Halluin à faire preuve, envers ses jeunes religieux, de
patience, d'affection, de fermeté et d'indulgence.
Vaugirard, 1er
mai 1857
Bien cher Monsieur l'abbé et fils en N.S.,
Je vous renvoie bien volontiers le f. Carment et j'espère
que la retraite, nos exhortations, et surtout la protection de la Ste Vierge
dont il est l'enfant, le rendront plus maniable entre vos mains. Sa bonne
volonté est sincère, il a pour vous des sentiments de respect et d'attachement,
mais ses premiers mouvements sont si mal dominés qu'il pourra bien encore vous
donner quelques instants de peine. J'ai la confiance, néanmoins, qu'ils seront
rares et passagers et ne porteront pas de préjudice notable à l'œuvre à
laquelle il doit ses affections et ses soins. Je ne désespère pas qu'avec le
temps, il ne vous donne une assistance plus soutenue et plus utile. La fusion
de frères venus du dehors avec l'ensemble de l'œuvre eût été difficile avec
tous les sujets quels qu'ils fussent, mais elle est nécessairement bien plus
lente encore avec les défauts du f. Carment. Soyez bien assuré, cher Monsieur
l'abbé, que je sens vivement les peines de votre position et que
l'impossibilité seule m'empêche de vous donner un aide plus efficace. peut-être
le bon Maître nous donnera un peu plus tard de nouveaux moyens. ces durs
labeurs des fondations sont, du reste, leur premier mérite aux yeux de Dieu;
elles éprouvent et brisent ses serviteurs et les amènent au degré de patience
et d'abnégation où son amour les veut.
Le f. Bassery vous revient presque complètement remis,
les premiers beaux jours vont achever de le fortifier. C'est un très bon sujet,
doux, pieux, d'un aimable caractère. je souhaite bien qu'il reste ferme dans sa
vocation. Il peut rendre de vrais services dans nos œuvres, et son bon naturel
le rend très propre à contribuer à l'union des deux maisons qu'il a habitées
successivement.
Le f. Carment vous remettra 300f. C'est la presque
totalité de sa petite pension. Je suis heureux que cette ressource contribue à
diminuer quelque peu les charges de la maison d'Arras.

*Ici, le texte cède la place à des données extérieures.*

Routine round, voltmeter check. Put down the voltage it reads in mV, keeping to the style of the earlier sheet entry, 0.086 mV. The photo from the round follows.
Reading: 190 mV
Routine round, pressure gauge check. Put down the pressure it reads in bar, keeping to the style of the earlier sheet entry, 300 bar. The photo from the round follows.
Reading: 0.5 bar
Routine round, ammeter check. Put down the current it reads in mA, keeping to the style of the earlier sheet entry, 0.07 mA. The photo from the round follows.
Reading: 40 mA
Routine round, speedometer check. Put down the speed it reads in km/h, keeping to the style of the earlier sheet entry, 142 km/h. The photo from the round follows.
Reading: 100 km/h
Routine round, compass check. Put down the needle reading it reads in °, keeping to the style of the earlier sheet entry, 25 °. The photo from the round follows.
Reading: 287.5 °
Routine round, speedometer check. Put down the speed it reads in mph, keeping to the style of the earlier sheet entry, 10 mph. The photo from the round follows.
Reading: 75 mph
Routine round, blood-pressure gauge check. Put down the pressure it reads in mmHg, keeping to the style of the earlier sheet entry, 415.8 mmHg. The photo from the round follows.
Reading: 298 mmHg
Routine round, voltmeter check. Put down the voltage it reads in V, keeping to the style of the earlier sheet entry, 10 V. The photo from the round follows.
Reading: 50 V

Notre retraite a été bonne et bien édifiante, pas aussi
soutenue néanmoins que la dernière. Le jeune f. Brice avait quelque peine à
tirer parti des exercices, quoique j'eusse désigné un de nos MM. plus avancés
pour l'aider un peu. Il a atteint la fin, je le crois, avec un peu de
satisfaction, bien explicable à son âge. Il peut bien en être de même du jeune
Jules, quoiqu'il m'ait assuré n'avoir pas de difficulté à suivre les
instructions.
M. de Lauriston va, jusqu'ici, très bien. j'ai bonne
confiance. Son excellent cœur et sa piété seront, avec la grâce de Dieu, ses
soutiens durant le temps toujours un peu éprouvant du noviciat.

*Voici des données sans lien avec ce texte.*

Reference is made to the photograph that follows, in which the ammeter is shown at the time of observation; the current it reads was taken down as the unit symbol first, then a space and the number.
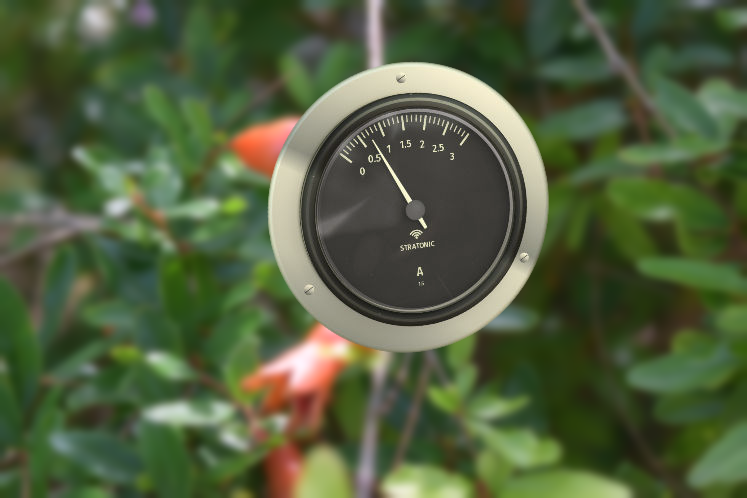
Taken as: A 0.7
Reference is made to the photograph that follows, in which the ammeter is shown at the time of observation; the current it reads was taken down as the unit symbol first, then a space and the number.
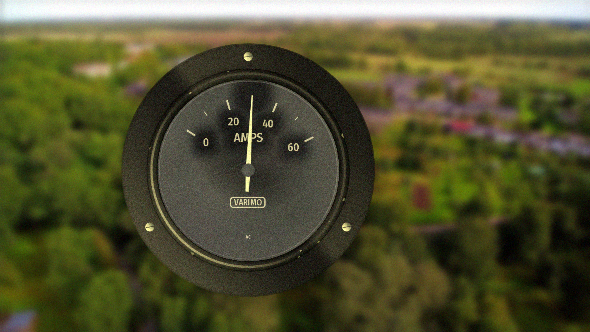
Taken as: A 30
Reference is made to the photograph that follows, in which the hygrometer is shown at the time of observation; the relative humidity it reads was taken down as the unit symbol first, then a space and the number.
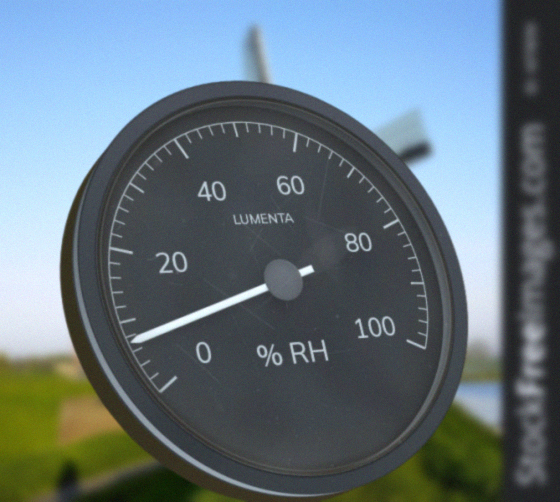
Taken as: % 7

Nous réorganisons quelques exercices que le carême et les
travaux multipliés avaient contraint les ff. Myionnet et Lantiez à négliger
temporairement. En particulier, le cours de religion et l'explication
quotidienne du règlement. Je souhaiterais bien aussi pouvoir charger quelqu'un
des frères anciens de la conduite habituelle des jeunes frères, afin qu'ils
fussent formés régulièrement et avec suite. c'est une grande affaire que de former
des hommes à la perfection chrétienne, d'en faire de vrais religieux, propres à
concourir au salut du prochain. priez, cher Monsieur l'abbé, afin que nous
arrivions à ce résultat si intéressant pour toute notre petite famille.
Adieu, bien cher Monsieur l'abbé; je n'écris point
aujourd'hui au bon f. Loquet, ayant un peu de fatigue de la retraite; je le
remercie de sa bonne lettre et je compte toujours sur son zèle et son
dévouement. J'embrasse toute la chère famille d'Arras, et tout particulièrement
celui qui la conduit.
A vous bien cordialement en J. et M.
Votre affectionné ami et Père
Le Prevost
Nous avons regretté de départ imprévu de M. Daviron, je
crois qu'il eût été bien satisfait de la retraite qui était plus à la portée
des hommes déjà un peu avancés que des commençants.
Le f. Carment est averti que sa chambre a été employée à
une autre destination. Je vous prie du reste, cher Monsieur l'abbé, de joindre
avec lui la fermeté à l'indulgence, il faut bien qu'il sente que vous êtes le
maître. Il n'a pas assez de solide et constante raison pour marcher sans sentir
l'autorité. Le bon Dieu vous inspirera la juste mesure de charité et de
patience et en même temps d'énergie qu'il faut garder avec lui.